• _Recorded information_
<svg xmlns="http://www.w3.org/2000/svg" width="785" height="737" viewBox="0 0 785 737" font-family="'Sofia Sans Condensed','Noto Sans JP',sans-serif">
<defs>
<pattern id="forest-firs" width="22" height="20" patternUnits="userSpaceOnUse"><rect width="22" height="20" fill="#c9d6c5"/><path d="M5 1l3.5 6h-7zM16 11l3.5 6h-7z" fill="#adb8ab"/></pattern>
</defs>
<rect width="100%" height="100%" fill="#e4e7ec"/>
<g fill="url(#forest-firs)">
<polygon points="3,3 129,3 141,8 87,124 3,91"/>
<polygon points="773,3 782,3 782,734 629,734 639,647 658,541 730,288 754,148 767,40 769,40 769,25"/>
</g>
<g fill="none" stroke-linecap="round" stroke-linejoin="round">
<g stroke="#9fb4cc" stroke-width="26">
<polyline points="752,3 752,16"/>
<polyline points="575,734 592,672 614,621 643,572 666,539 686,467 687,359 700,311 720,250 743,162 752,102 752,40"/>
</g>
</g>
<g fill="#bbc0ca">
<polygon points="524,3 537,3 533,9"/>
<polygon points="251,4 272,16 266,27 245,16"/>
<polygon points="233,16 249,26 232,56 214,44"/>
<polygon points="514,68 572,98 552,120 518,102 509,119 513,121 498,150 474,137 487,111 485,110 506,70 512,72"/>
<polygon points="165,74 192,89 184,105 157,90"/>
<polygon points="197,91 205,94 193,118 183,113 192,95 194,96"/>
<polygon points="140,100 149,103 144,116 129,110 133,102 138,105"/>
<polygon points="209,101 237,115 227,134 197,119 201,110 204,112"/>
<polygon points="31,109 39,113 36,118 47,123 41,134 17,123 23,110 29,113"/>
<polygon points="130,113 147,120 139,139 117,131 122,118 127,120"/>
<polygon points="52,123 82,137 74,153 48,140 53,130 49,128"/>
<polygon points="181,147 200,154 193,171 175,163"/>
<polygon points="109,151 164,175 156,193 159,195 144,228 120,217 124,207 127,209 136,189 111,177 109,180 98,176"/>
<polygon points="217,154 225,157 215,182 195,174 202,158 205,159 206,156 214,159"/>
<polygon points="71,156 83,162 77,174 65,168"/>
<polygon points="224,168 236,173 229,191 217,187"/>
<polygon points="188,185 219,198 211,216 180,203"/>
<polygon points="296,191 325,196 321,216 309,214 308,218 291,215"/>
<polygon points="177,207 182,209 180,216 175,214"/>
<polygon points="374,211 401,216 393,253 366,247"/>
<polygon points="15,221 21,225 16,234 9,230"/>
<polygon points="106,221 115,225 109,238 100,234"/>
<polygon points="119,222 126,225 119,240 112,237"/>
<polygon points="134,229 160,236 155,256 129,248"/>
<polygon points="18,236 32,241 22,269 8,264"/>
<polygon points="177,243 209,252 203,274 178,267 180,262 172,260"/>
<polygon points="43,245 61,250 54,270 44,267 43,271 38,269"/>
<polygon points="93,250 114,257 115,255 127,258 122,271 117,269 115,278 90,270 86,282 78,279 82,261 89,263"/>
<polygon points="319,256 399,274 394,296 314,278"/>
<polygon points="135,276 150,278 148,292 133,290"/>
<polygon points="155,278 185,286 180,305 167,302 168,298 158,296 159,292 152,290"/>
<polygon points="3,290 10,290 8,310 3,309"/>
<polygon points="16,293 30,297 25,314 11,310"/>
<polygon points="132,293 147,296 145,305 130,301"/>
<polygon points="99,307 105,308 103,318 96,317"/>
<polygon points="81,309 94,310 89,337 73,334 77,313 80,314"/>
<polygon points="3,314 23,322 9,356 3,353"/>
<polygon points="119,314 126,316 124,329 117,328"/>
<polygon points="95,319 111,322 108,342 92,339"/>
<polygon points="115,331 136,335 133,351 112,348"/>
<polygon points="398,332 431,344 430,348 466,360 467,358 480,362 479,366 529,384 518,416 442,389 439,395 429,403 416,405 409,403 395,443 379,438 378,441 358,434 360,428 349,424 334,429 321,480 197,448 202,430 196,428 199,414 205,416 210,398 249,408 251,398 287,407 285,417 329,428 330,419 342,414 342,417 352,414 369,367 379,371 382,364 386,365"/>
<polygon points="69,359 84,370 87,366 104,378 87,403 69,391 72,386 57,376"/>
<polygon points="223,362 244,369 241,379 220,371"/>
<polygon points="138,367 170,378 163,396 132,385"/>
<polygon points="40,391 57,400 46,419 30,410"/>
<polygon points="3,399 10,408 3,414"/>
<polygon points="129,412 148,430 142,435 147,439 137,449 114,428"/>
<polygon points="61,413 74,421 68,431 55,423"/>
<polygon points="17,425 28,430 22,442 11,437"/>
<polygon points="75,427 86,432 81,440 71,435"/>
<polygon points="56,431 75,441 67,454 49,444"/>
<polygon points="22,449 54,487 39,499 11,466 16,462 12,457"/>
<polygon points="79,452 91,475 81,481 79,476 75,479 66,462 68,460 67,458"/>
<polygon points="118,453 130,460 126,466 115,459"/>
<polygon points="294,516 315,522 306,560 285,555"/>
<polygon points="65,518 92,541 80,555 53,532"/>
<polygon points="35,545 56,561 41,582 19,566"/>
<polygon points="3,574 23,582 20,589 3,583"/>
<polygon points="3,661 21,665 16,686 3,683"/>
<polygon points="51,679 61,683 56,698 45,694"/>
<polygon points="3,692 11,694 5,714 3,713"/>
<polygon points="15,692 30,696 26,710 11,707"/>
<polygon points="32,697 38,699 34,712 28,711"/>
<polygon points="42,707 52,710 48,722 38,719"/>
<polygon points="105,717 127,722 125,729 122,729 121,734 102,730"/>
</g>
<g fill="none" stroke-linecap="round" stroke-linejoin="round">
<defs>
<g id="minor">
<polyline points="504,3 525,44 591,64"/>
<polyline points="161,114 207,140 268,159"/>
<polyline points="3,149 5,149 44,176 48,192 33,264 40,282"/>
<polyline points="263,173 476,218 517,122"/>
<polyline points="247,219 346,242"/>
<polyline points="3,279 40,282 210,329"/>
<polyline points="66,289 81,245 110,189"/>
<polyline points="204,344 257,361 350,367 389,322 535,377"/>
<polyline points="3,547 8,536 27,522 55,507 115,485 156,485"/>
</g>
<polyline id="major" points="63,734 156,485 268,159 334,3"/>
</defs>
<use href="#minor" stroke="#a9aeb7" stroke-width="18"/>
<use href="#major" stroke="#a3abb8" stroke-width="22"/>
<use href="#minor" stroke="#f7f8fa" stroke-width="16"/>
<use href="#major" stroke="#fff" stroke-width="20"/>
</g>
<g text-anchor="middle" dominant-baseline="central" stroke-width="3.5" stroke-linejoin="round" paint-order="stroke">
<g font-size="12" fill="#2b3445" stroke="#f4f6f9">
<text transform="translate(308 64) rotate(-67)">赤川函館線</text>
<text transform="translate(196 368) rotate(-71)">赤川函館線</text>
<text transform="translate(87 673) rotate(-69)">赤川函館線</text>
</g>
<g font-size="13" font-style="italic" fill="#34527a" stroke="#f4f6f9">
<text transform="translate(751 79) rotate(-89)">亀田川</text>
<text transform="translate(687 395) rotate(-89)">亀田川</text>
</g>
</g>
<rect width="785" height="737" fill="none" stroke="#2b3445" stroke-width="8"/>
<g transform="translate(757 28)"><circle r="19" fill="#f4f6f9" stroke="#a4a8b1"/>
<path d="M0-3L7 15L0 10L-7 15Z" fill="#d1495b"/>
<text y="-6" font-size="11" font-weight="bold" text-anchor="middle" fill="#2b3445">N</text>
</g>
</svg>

---

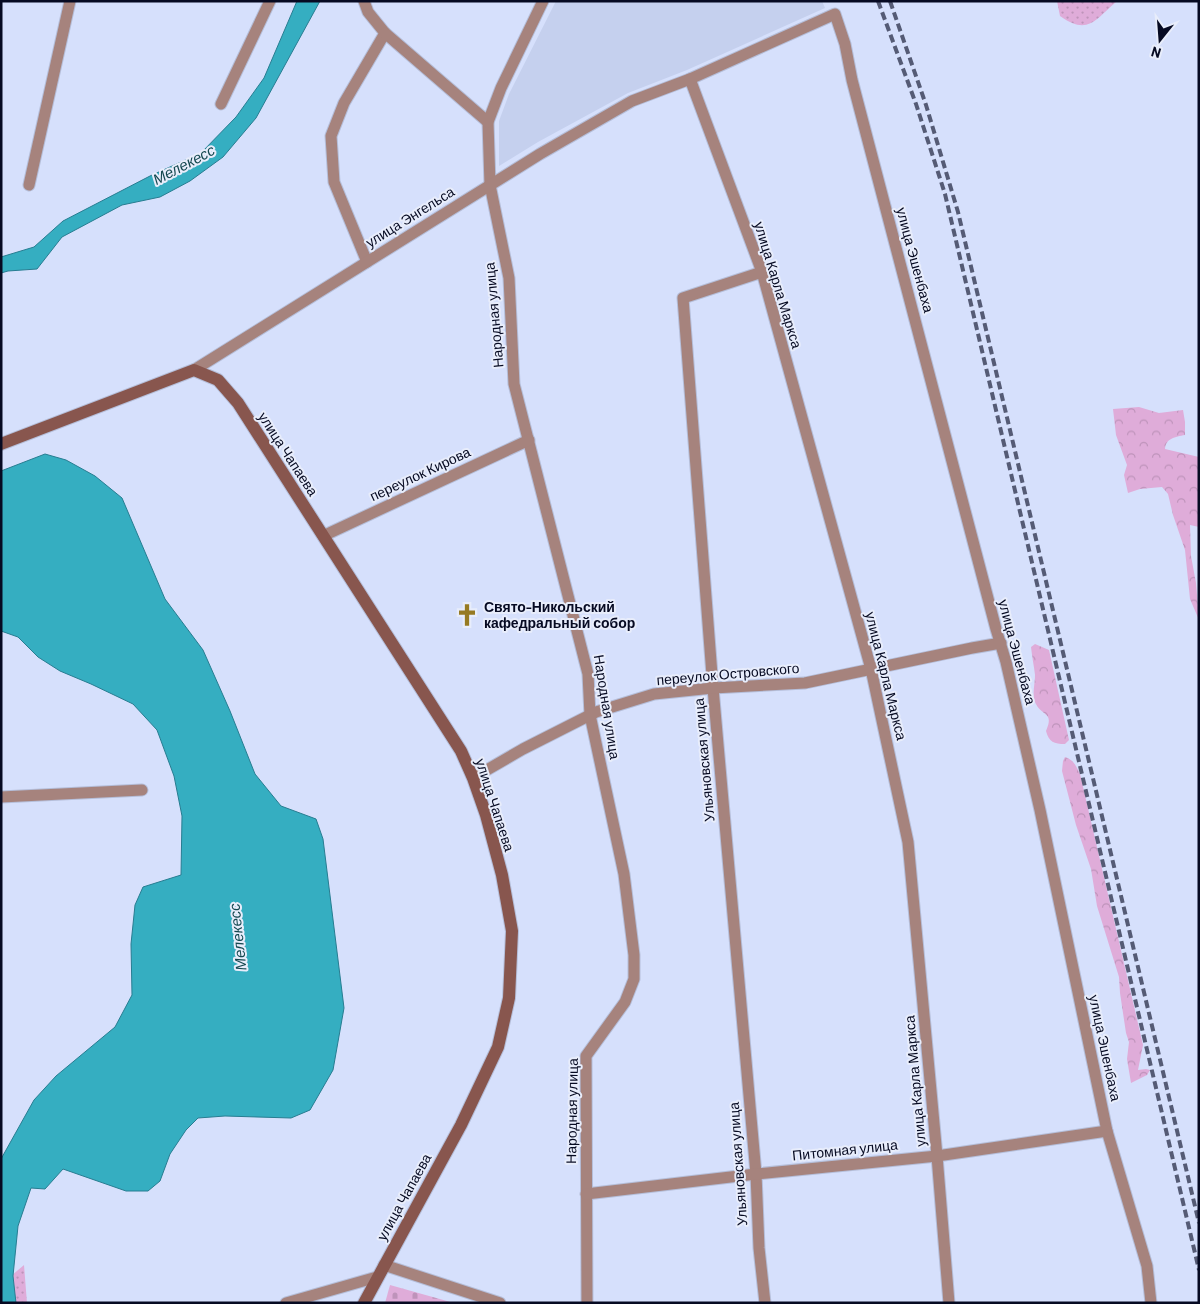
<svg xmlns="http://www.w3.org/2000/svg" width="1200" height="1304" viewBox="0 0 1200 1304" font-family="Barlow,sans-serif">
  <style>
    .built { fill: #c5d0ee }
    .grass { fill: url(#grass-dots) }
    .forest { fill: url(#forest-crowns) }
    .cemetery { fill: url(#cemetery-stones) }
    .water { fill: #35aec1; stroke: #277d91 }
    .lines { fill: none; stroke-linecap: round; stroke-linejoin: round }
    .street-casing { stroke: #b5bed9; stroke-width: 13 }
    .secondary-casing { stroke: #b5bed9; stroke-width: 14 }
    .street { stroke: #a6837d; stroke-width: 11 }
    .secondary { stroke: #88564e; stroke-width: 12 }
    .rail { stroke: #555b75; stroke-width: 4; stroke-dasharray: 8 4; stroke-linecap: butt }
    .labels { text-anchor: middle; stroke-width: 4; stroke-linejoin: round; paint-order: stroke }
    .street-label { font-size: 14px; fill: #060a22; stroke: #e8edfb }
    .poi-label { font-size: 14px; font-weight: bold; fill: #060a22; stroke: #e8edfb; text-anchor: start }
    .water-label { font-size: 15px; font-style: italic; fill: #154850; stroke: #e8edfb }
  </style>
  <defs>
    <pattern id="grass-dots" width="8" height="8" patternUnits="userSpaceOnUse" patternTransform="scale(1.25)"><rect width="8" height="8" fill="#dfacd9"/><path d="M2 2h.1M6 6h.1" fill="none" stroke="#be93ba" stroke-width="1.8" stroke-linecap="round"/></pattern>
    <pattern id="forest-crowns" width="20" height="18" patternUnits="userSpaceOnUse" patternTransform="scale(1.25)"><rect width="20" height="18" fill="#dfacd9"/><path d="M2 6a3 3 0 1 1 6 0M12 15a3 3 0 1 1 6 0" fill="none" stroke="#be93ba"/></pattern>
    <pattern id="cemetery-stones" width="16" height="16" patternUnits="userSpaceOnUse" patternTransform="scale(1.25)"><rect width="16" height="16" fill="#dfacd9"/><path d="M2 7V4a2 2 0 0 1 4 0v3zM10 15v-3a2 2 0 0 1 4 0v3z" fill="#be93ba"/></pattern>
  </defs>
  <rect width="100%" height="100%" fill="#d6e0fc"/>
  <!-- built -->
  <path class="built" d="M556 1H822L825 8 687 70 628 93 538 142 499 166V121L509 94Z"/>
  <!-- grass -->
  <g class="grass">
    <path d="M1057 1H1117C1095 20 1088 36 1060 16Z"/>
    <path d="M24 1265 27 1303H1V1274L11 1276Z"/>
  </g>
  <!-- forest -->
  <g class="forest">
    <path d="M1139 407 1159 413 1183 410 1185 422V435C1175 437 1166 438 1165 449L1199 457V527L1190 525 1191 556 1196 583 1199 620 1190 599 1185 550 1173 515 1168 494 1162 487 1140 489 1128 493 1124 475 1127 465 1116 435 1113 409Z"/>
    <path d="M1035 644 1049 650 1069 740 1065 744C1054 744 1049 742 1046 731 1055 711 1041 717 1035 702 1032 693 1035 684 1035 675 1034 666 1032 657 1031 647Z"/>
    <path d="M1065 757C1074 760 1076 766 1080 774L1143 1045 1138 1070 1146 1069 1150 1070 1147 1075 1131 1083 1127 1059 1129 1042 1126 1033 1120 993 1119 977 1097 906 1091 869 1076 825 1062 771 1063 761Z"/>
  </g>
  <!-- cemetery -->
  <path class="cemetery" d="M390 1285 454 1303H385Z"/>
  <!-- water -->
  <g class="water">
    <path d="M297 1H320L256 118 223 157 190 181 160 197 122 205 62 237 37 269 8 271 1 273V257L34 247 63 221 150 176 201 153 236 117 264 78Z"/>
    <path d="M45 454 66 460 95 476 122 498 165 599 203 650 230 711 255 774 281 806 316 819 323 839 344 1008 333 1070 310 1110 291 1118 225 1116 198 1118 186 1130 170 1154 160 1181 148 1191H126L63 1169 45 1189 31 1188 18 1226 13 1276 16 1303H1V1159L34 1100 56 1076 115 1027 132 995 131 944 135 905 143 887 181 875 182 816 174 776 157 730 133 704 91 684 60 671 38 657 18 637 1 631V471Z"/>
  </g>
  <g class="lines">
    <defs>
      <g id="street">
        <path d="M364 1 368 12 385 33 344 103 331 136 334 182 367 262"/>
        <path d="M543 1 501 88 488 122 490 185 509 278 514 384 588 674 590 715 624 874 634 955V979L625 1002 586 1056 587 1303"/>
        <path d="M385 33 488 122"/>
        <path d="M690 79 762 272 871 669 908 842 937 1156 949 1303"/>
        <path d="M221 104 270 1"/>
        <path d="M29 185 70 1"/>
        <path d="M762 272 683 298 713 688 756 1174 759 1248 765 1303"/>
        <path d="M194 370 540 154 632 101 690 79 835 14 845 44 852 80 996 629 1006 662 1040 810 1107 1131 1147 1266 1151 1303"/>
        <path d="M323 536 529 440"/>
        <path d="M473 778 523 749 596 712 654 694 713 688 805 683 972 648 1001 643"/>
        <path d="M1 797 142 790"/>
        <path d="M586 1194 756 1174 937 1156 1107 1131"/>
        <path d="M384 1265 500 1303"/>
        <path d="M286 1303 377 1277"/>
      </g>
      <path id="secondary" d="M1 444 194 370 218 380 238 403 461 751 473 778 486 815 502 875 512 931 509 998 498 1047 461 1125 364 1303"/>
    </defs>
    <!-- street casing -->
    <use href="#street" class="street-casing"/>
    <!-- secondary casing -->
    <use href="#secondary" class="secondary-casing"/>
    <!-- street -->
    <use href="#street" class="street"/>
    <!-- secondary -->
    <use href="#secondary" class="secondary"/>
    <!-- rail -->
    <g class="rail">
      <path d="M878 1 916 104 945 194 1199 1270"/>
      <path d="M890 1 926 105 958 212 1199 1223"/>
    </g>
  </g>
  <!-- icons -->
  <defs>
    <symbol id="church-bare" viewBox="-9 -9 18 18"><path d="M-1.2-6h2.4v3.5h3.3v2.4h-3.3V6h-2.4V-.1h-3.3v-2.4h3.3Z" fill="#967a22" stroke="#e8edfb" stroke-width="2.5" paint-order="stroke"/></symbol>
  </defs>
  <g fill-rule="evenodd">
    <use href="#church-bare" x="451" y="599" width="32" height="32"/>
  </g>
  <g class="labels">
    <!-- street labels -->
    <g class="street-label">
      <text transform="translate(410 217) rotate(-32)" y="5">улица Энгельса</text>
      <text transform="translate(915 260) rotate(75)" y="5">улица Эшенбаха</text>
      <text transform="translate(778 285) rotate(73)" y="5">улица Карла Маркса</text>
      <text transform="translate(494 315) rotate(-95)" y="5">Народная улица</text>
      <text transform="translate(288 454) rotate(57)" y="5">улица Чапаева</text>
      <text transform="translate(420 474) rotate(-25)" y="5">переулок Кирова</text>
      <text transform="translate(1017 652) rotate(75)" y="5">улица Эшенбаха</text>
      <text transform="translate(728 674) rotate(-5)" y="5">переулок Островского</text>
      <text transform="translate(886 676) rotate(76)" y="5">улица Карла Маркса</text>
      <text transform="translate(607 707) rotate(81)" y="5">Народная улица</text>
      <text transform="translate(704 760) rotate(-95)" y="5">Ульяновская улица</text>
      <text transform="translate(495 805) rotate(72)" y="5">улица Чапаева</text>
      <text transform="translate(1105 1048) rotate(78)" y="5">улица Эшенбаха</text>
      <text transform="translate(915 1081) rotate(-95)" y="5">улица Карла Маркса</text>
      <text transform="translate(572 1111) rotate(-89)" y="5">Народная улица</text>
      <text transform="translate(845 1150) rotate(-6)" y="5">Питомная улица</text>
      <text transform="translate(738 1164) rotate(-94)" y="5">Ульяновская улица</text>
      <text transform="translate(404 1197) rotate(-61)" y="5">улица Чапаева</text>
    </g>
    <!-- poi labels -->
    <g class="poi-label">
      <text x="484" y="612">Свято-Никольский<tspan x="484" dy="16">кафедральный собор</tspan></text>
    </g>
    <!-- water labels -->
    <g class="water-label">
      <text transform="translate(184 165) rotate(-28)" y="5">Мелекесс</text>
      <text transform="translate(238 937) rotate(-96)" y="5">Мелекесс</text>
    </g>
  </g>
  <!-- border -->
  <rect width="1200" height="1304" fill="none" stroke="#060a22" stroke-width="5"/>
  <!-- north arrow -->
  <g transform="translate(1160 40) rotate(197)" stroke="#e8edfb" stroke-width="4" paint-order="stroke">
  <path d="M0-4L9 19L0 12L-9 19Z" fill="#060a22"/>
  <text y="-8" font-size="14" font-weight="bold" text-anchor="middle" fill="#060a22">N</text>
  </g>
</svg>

• _Exercise directions_
Going through the listing above line by line, tally those containing "lines" and state only the total.

• _Exercise result_
2